- Directed by: Seymore Butts
- Starring: Alisha Klass Samantha Stylle Montana Gunn Chloe Nicholle
- Release date: 1999;
- Running time: 92 minutes
- Language: English

= Tampa Tushy Fest, Part 1 =

Tampa Tushy Fest, Part 1 is a 1999 American pornographic film directed by Seymore Butts (Adam Glasser) and starring Alisha Klass, Samantha Stylle, Montana Gunn, and Chloe Nicholle. It became a center of a legal case about obscenity in California. The film features fisting, a sexual act where a hand is inserted into a vagina or anus, which Los Angeles City attorney Deborah Sanchez considered an obscenity.

== Cast ==
- Alisha Klass
- Samantha Stylle
- Montana Gunn
- Chloe Nicholle

== Award ==
At the 17th AVN Awards in 2000 the film won the "Best All-Girl Sex Scene - Video" award.

== Legal history ==
On December 15, 2000, the Los Angeles Police Department raided the office of porn director and producer Seymore Butts.

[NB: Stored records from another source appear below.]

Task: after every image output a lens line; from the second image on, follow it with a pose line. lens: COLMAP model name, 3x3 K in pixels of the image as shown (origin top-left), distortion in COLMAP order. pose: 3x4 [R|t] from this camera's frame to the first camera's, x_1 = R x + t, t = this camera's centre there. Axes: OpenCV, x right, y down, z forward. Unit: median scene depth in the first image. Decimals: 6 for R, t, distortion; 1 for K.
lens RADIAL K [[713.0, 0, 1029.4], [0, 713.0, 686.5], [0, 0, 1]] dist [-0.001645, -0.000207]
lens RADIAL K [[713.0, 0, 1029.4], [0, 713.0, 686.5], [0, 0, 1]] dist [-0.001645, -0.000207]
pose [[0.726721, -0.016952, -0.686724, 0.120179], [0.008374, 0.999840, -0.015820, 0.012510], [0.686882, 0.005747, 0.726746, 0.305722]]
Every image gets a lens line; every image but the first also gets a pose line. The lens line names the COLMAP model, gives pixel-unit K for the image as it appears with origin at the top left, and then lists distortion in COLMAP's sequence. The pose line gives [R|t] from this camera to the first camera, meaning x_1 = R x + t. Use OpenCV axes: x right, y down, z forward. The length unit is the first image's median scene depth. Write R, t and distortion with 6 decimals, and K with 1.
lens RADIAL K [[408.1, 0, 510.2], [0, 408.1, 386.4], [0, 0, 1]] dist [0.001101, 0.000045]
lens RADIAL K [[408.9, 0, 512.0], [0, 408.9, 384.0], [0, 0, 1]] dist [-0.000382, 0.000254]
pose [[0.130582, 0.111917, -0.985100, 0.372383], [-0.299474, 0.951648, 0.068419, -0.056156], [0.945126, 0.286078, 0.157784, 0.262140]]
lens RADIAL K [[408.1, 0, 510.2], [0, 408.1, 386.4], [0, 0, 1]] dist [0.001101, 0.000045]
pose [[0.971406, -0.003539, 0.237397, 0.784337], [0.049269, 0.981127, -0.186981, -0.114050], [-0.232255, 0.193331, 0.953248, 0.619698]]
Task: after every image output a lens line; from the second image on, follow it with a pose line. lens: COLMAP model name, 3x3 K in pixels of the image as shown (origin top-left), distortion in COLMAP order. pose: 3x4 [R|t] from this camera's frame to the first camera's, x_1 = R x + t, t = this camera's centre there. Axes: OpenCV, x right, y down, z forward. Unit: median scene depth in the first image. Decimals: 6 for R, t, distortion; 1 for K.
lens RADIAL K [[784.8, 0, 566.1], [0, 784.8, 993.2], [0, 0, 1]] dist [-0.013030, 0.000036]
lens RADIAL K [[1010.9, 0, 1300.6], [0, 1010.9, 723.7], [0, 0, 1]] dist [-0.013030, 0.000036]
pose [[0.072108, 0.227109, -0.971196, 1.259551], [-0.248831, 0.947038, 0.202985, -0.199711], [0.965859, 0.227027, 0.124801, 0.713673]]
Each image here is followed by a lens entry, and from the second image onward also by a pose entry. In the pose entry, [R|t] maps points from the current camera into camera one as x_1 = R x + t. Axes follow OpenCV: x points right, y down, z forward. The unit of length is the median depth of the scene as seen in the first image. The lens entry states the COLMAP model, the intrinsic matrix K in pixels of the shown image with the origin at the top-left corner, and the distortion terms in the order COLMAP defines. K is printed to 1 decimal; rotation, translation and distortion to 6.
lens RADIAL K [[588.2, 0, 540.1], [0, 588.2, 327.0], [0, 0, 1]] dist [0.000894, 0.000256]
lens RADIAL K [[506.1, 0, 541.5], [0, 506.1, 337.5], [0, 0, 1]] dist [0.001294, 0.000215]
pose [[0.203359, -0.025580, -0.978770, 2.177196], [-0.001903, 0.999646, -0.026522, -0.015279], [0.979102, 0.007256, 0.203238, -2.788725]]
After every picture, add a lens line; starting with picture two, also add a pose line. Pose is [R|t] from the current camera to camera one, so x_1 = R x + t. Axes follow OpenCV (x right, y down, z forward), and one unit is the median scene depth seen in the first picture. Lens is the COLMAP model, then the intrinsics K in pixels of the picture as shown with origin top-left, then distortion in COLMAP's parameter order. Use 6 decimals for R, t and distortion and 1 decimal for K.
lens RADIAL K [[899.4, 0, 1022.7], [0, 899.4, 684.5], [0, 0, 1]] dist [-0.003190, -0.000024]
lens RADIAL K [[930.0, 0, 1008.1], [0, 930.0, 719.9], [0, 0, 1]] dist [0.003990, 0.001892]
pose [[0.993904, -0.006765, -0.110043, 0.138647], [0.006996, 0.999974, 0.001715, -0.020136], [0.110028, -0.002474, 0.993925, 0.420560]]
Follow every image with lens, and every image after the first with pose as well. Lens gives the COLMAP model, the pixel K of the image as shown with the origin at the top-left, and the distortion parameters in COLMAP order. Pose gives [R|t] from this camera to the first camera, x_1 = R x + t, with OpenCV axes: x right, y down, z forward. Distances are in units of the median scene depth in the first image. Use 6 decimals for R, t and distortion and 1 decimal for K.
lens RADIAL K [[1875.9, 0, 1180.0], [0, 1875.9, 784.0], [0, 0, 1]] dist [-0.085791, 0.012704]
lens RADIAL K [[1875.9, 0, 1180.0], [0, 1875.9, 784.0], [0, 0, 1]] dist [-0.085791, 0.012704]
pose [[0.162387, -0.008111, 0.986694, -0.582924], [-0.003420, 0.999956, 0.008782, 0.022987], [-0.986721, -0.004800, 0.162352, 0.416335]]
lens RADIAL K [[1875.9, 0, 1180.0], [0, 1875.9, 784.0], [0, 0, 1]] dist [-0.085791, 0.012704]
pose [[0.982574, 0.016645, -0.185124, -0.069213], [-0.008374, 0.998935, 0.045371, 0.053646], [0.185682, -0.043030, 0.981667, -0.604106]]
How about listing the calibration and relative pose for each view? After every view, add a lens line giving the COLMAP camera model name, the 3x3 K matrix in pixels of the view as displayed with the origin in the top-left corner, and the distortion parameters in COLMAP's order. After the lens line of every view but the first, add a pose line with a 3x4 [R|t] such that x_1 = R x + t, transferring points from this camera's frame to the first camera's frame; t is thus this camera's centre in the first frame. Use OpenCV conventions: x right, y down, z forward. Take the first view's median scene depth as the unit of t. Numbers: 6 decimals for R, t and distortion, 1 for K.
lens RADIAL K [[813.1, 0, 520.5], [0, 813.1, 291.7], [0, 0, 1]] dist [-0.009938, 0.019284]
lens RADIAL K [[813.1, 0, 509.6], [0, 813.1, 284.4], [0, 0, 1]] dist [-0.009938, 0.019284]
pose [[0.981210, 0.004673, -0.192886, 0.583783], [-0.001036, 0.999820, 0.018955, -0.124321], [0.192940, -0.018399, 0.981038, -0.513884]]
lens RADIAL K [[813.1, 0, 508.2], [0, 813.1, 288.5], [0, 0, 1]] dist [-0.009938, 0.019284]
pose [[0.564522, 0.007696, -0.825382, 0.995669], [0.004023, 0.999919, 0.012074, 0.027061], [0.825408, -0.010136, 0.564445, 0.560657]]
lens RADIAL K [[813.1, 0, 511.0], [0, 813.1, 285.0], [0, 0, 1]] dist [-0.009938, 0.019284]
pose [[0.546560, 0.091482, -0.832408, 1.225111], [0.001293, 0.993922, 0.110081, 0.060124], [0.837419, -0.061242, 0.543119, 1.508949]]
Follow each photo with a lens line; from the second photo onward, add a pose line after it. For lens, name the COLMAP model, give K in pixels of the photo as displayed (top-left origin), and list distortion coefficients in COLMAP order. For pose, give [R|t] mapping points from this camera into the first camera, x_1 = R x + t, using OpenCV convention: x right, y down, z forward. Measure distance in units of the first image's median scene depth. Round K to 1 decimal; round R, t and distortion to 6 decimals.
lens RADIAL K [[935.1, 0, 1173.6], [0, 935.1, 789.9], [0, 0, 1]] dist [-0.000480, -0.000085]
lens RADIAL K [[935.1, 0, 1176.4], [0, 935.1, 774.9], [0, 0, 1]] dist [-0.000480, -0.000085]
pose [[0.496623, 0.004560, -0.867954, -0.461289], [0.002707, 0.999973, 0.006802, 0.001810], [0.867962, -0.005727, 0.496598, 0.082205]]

He was charged with two counts of obscenity by Deputy Los Angeles City attorney Deborah Sanchez. Trial was scheduled for March 20, 2002, when it would have become the first obscenity trial in Los Angeles since 1993. On the trial date Glasser settled with the Los Angeles City attorney's office agreeing to pay 1000 dollars to a victims’ restitution fund. He was also mandated to produce a censored version of the film for California and was allowed to sell uncensored versions as well.